Because Tanba travels to many parts of rural Japan and because the flashbacks take the leper and his son through many other rural sites and seasons, the photography gives us some gorgeous scenery that sometimes seems more like travelogue than drama. As often happens in Japanese studio productions, pretty much everyone at hand, no matter how famous, will make a cameo appearance; Ken Ogata as the victim in flashbacks, Kiyoshi Atsumi (already well-established as Tora-san) as a movie theater owner, Shin Saburi as Waga’s future father-in-law, and Chisu Ryu as an old friend of the dead man, plus a passing raft of familiar character actors.

The flashback scenes with father and son are quite moving, but it does take a long time to get to those. We can’t quite call it a suspenseful movie, but at the same time, we can’t really dismiss it simply because it doesn’t look like we expect a police procedural to be. The movie was extremely popular and Japanese critics also regarded it very highly, placing it #2 on Kinema Junpo’s yearly list and at #20 on the 2009 all-time poll. Personally, I don’t think this is even Nomura’s best movie, but then I don’t think Vertigo is Hitchcock’s best even though Sight and Sound‘s critics’ poll now tells me it is the best movie ever made. But one of the pleasures of watching movies from other nations, particularly from Japan, is the recognition that they see things differently there. Even familiar Euro/American film genres become fascinating through their unfamiliarity in Japan.

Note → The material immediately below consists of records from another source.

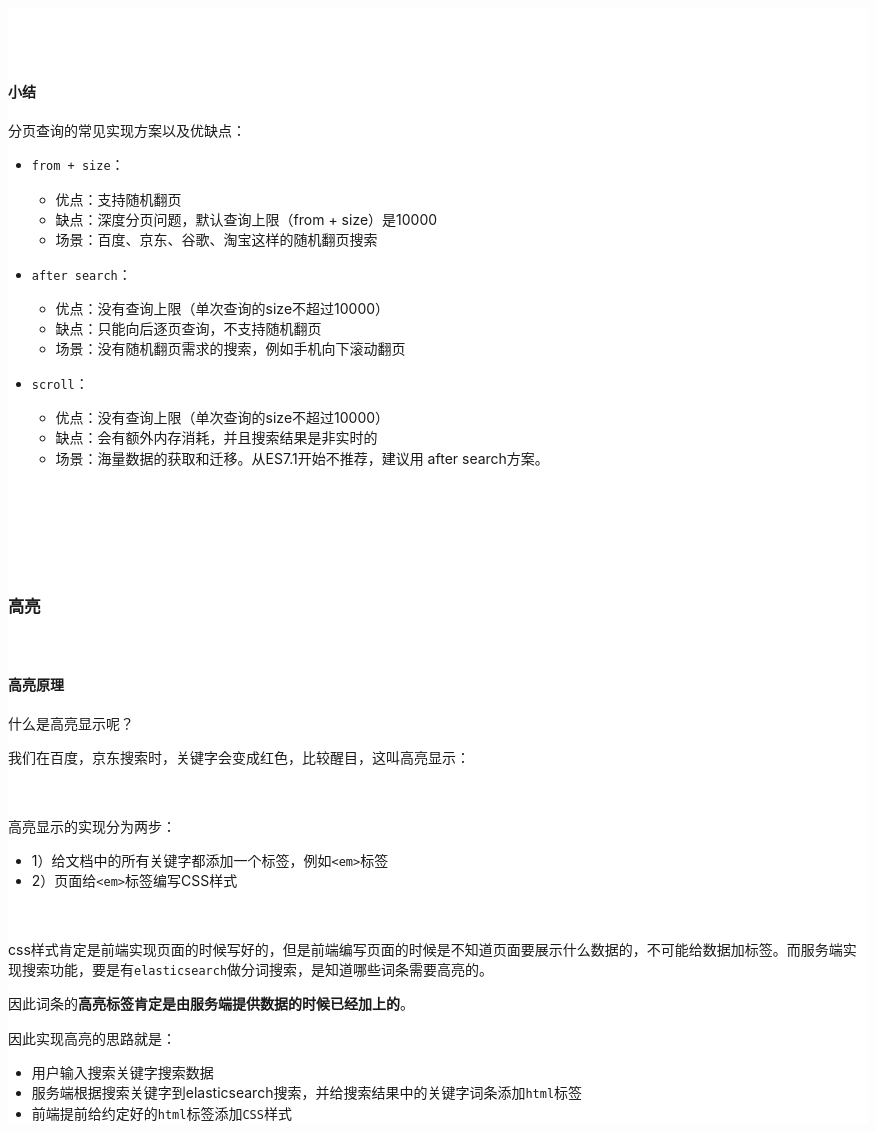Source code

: ‍

‍

#### 小结

分页查询的常见实现方案以及优缺点：

* ​`from + size`​：

  * 优点：支持随机翻页
  * 缺点：深度分页问题，默认查询上限（from + size）是10000
  * 场景：百度、京东、谷歌、淘宝这样的随机翻页搜索
* ​`after search`​：

  * 优点：没有查询上限（单次查询的size不超过10000）
  * 缺点：只能向后逐页查询，不支持随机翻页
  * 场景：没有随机翻页需求的搜索，例如手机向下滚动翻页
* ​`scroll`​：

  * 优点：没有查询上限（单次查询的size不超过10000）
  * 缺点：会有额外内存消耗，并且搜索结果是非实时的
  * 场景：海量数据的获取和迁移。从ES7.1开始不推荐，建议用 after search方案。

‍

‍

‍

### 高亮

‍

#### 高亮原理

什么是高亮显示呢？

我们在百度，京东搜索时，关键字会变成红色，比较醒目，这叫高亮显示：

‍

高亮显示的实现分为两步：

* 1）给文档中的所有关键字都添加一个标签，例如`<em>`​标签
* 2）页面给`<em>`​标签编写CSS样式

‍

css样式肯定是前端实现页面的时候写好的，但是前端编写页面的时候是不知道页面要展示什么数据的，不可能给数据加标签。而服务端实现搜索功能，要是有`elasticsearch`​做分词搜索，是知道哪些词条需要高亮的。

因此词条的**高亮标签肯定是由服务端提供数据的时候已经加上的**。

因此实现高亮的思路就是：

* 用户输入搜索关键字搜索数据
* 服务端根据搜索关键字到elasticsearch搜索，并给搜索结果中的关键字词条添加`html`​标签
* 前端提前给约定好的`html`​标签添加`CSS`​样式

* As someone who has spent many years in orchestras and watched many, many fake musicians in movies, I was pleasantly surprised to realize that the orchestra was actually playing the music we were hearing, that finger movements and bow strokes actually fit the notes being heard, something very rare in movies. Given the unusual mix of ages and genders among the players (for the date), this may well have been the orchestra Akutagawa himself founded originally with amateurs, though the subtitled credits do not tell us who they were. Kato, of course, does not play the piano part, which is quite difficult and is shown in close-ups of anonymous hands or of Kato’s face with hands blocked by the piano itself, but remarkably, when he is seen conducting, his movements and timing are also as correct as the actions of the instrumentalists, something almost unheard of in movies where stars play conductors who simply wave their arms at random. In addition to the surprise of seeing this unusual level of realism, it also tells us that most of the concert scenes were shot live, that Akutagawa wrote the music before the movie was shot rather than in the week or less normally given to the composer after editing, and that the flashback scenes were shot and edited to fit the pre-existing music, which may explain the great length of the flashbacks.

4 thoughts on “Castle of Sand / Suna no utsuwa (1974)

  1. Writing his 87th Precinct novels under the name Ed McBain, the late Evan Hunter (author of “Blackboard Jungle”) popularized the police procedural from the 1950’s onward. One of his books “King’s Ransom” (1959) was adapted by Akira Kurosawa into the 1963 film “High and Low” (Tengoku to Jigoku). The story concerns the mistaken kidnapping of a child who had been playing with the son of a wealthy man. In McBain’s novel the wealthy man is a bank president and in Kurosawa’s film a major manufacturer played by Toshiro Mifune. The lead detective, played by Tatsuya Nakadai must convince Mifune’s character to play along with the kidnappers until he can catch them and prevent a kidnapping from turning into a homicide. In a kind of reversal, another Ed McBain 87th Precinct novel “The Frumious Bandersnatch” (2010) seems to have been influenced by Hideo Gosha’s 1974 movie “Violent Streets” (Boryoku Gai) which concerns a female singer kidnapped by men wearing Halloween type rubber masks.